(Records excerpted from a collection)
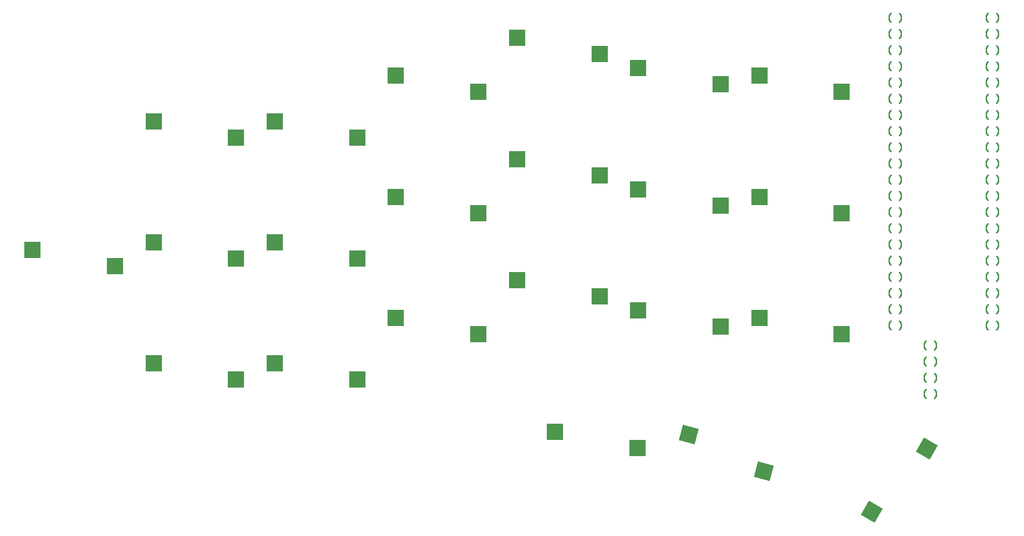
<source format=gtp>
G04 #@! TF.GenerationSoftware,KiCad,Pcbnew,(6.0.7-1)-1*
G04 #@! TF.CreationDate,2022-12-30T18:39:57+10:00*
G04 #@! TF.ProjectId,jantor,6a616e74-6f72-42e6-9b69-6361645f7063,rev?*
G04 #@! TF.SameCoordinates,Original*
G04 #@! TF.FileFunction,Paste,Top*
G04 #@! TF.FilePolarity,Positive*
%FSLAX46Y46*%
G04 Gerber Fmt 4.6, Leading zero omitted, Abs format (unit mm)*
G04 Created by KiCad (PCBNEW (6.0.7-1)-1) date 2022-12-30 18:39:57*
%MOMM*%
%LPD*%
G01*
G04 APERTURE LIST*
G04 Aperture macros list*
%AMRotRect*
0 Rectangle, with rotation*
0 The origin of the aperture is its center*
0 $1 length*
0 $2 width*
0 $3 Rotation angle, in degrees counterclockwise*
0 Add horizontal line*
21,1,$1,$2,0,0,$3*%
%AMFreePoly0*
4,1,41,-0.243376,0.801290,-0.187740,0.768256,-0.078806,0.637835,0.008740,0.492191,0.072810,0.334802,0.111874,0.169423,0.125000,0.000000,0.124743,-0.000958,0.124998,-0.001914,0.111215,-0.173590,0.070806,-0.341010,0.004758,-0.500071,-0.085307,-0.646873,-0.197182,-0.777817,-0.253218,-0.810169,-0.317923,-0.810170,-0.373959,-0.777818,-0.406311,-0.721782,-0.406312,-0.657077,-0.373960,-0.601041,
-0.367161,-0.597115,-0.285385,-0.501402,-0.215574,-0.387613,-0.164379,-0.264322,-0.133057,-0.134552,-0.122983,-0.009067,-0.125002,-0.001478,-0.124802,-0.000738,-0.125000,0.000000,-0.123060,0.007240,-0.132672,0.131302,-0.162946,0.259471,-0.212600,0.381448,-0.280449,0.494322,-0.360216,0.589825,-0.366662,0.593652,-0.398328,0.650079,-0.397537,0.714779,-0.364503,0.770415,-0.308076,0.802081,
-0.243376,0.801290,-0.243376,0.801290,$1*%
G04 Aperture macros list end*
%ADD10R,2.550000X2.500000*%
%ADD11RotRect,2.550000X2.500000X60.000000*%
%ADD12RotRect,2.550000X2.500000X345.000000*%
%ADD13FreePoly0,180.000000*%
%ADD14FreePoly0,0.000000*%
G04 APERTURE END LIST*
D10*
X-7085000Y-21540000D03*
X5842000Y-24080000D03*
X-45085000Y-34602500D03*
X-32158000Y-37142500D03*
X-26085000Y-39352500D03*
X-13158000Y-41892500D03*
X-45085000Y-15602500D03*
X-32158000Y-18142500D03*
X-45085000Y3397500D03*
X-32158000Y857500D03*
X-102085000Y-28665000D03*
X-89158000Y-31205000D03*
X-7085000Y-2540000D03*
X5842000Y-5080000D03*
X-64085000Y-21540000D03*
X-51158000Y-24080000D03*
X-39147500Y-58352500D03*
X-26220500Y-60892500D03*
X-83085000Y-28665000D03*
X-70158000Y-31205000D03*
X-83085000Y-47665000D03*
X-70158000Y-50205000D03*
X-102085000Y-47665000D03*
X-89158000Y-50205000D03*
X-64085000Y-2540000D03*
X-51158000Y-5080000D03*
D11*
X10532205Y-70937040D03*
X19195409Y-61011930D03*
D10*
X-121085000Y-29852500D03*
X-108158000Y-32392500D03*
D12*
X-18188485Y-58807219D03*
X-6359362Y-64606424D03*
D10*
X-26085000Y-20352500D03*
X-13158000Y-22892500D03*
X-102085000Y-9665000D03*
X-89158000Y-12205000D03*
X-26085000Y-1352500D03*
X-13158000Y-3892500D03*
X-7085000Y-40540000D03*
X5842000Y-43080000D03*
X-64085000Y-40540000D03*
X-51158000Y-43080000D03*
X-83085000Y-9665000D03*
X-70158000Y-12205000D03*
D13*
X28515000Y6531250D03*
D14*
X30465000Y6531250D03*
X30465000Y3991250D03*
D13*
X28515000Y3991250D03*
D14*
X30465000Y1451250D03*
D13*
X28515000Y1451250D03*
X28515000Y-1088750D03*
D14*
X30465000Y-1088750D03*
D13*
X28515000Y-3628750D03*
D14*
X30465000Y-3628750D03*
D13*
X28515000Y-6168750D03*
D14*
X30465000Y-6168750D03*
D13*
X28515000Y-8708750D03*
D14*
X30465000Y-8708750D03*
X30465000Y-11248750D03*
D13*
X28515000Y-11248750D03*
X28515000Y-13788750D03*
D14*
X30465000Y-13788750D03*
D13*
X28515000Y-16328750D03*
D14*
X30465000Y-16328750D03*
D13*
X28515000Y-18868750D03*
D14*
X30465000Y-18868750D03*
D13*
X28515000Y-21408750D03*
D14*
X30465000Y-21408750D03*
X30465000Y-23948750D03*
D13*
X28515000Y-23948750D03*
X28515000Y-26488750D03*
D14*
X30465000Y-26488750D03*
X30465000Y-29028750D03*
D13*
X28515000Y-29028750D03*
D14*
X30465000Y-31568750D03*
D13*
X28515000Y-31568750D03*
X28515000Y-34108750D03*
D14*
X30465000Y-34108750D03*
X30465000Y-36648750D03*
D13*
X28515000Y-36648750D03*
D14*
X30465000Y-39188750D03*
D13*
X28515000Y-39188750D03*
X28515000Y-41728750D03*
D14*
X30465000Y-41728750D03*
X15225000Y-41728750D03*
D13*
X13275000Y-41728750D03*
D14*
X15225000Y-39188750D03*
D13*
X13275000Y-39188750D03*
X13275000Y-36648750D03*
D14*
X15225000Y-36648750D03*
X15225000Y-34108750D03*
D13*
X13275000Y-34108750D03*
D14*
X15225000Y-31568750D03*
D13*
X13275000Y-31568750D03*
X13275000Y-29028750D03*
D14*
X15225000Y-29028750D03*
X15225000Y-26488750D03*
D13*
X13275000Y-26488750D03*
X13275000Y-23948750D03*
D14*
X15225000Y-23948750D03*
D13*
X13275000Y-21408750D03*
D14*
X15225000Y-21408750D03*
D13*
X13275000Y-18868750D03*
D14*
X15225000Y-18868750D03*
D13*
X13275000Y-16328750D03*
D14*
X15225000Y-16328750D03*
X15225000Y-13788750D03*
D13*
X13275000Y-13788750D03*
X13275000Y-11248750D03*
D14*
X15225000Y-11248750D03*
D13*
X13275000Y-8708750D03*
D14*
X15225000Y-8708750D03*
X15225000Y-6168750D03*
D13*
X13275000Y-6168750D03*
D14*
X15225000Y-3628750D03*
D13*
X13275000Y-3628750D03*
D14*
X15225000Y-1088750D03*
D13*
X13275000Y-1088750D03*
D14*
X15225000Y1451250D03*
D13*
X13275000Y1451250D03*
D14*
X15225000Y3991250D03*
D13*
X13275000Y3991250D03*
D14*
X15225000Y6531250D03*
D13*
X13275000Y6531250D03*
X18800000Y-52497500D03*
D14*
X20750000Y-52497500D03*
D13*
X18800000Y-49957500D03*
D14*
X20750000Y-49957500D03*
D13*
X18800000Y-47417500D03*
D14*
X20750000Y-47417500D03*
D13*
X18800000Y-44877500D03*
D14*
X20750000Y-44877500D03*
M02*

</source>
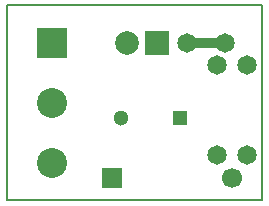
<source format=gbr>
G04 #@! TF.FileFunction,Copper,L1,Top,Signal*
%FSLAX46Y46*%
G04 Gerber Fmt 4.6, Leading zero omitted, Abs format (unit mm)*
G04 Created by KiCad (PCBNEW (2015-09-12 BZR 6188)-product) date lun 16 nov 2015 17:49:57 ART*
%MOMM*%
G01*
G04 APERTURE LIST*
%ADD10C,0.100000*%
%ADD11C,0.150000*%
%ADD12R,1.300000X1.300000*%
%ADD13C,1.300000*%
%ADD14R,2.000000X2.000000*%
%ADD15C,2.000000*%
%ADD16C,1.699260*%
%ADD17R,1.699260X1.699260*%
%ADD18R,2.540000X2.540000*%
%ADD19C,2.540000*%
%ADD20C,1.651000*%
%ADD21C,0.812800*%
G04 APERTURE END LIST*
D10*
D11*
X146050000Y-104140000D02*
X124460000Y-104140000D01*
X146050000Y-87630000D02*
X146050000Y-104140000D01*
X124460000Y-87630000D02*
X146050000Y-87630000D01*
X124460000Y-104140000D02*
X124460000Y-87630000D01*
D12*
X139065000Y-97155000D03*
D13*
X134065000Y-97155000D03*
D14*
X137160000Y-90805000D03*
D15*
X134620000Y-90805000D03*
D16*
X143510520Y-102232460D03*
D17*
X133350520Y-102232460D03*
D18*
X128270000Y-90805000D03*
D19*
X128270000Y-95885000D03*
X128270000Y-100965000D03*
D20*
X142240000Y-92710000D03*
X142240000Y-100330000D03*
X144780000Y-92710000D03*
X144780000Y-100330000D03*
X139700000Y-90805000D03*
X142875000Y-90805000D03*
D21*
X139700000Y-90805000D02*
X142875000Y-90805000D01*
M02*

</source>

DIRECTIVE —
Please give an exact copy of the entries above, from the line with "X-13158000Y-41892500D03*" down to the line with "X-83085000Y-47665000D03*", inclusive, and nothing else.

WRITTEN ANSWER —
X-13158000Y-41892500D03*
X-45085000Y-15602500D03*
X-32158000Y-18142500D03*
X-45085000Y3397500D03*
X-32158000Y857500D03*
X-102085000Y-28665000D03*
X-89158000Y-31205000D03*
X-7085000Y-2540000D03*
X5842000Y-5080000D03*
X-64085000Y-21540000D03*
X-51158000Y-24080000D03*
X-39147500Y-58352500D03*
X-26220500Y-60892500D03*
X-83085000Y-28665000D03*
X-70158000Y-31205000D03*
X-83085000Y-47665000D03*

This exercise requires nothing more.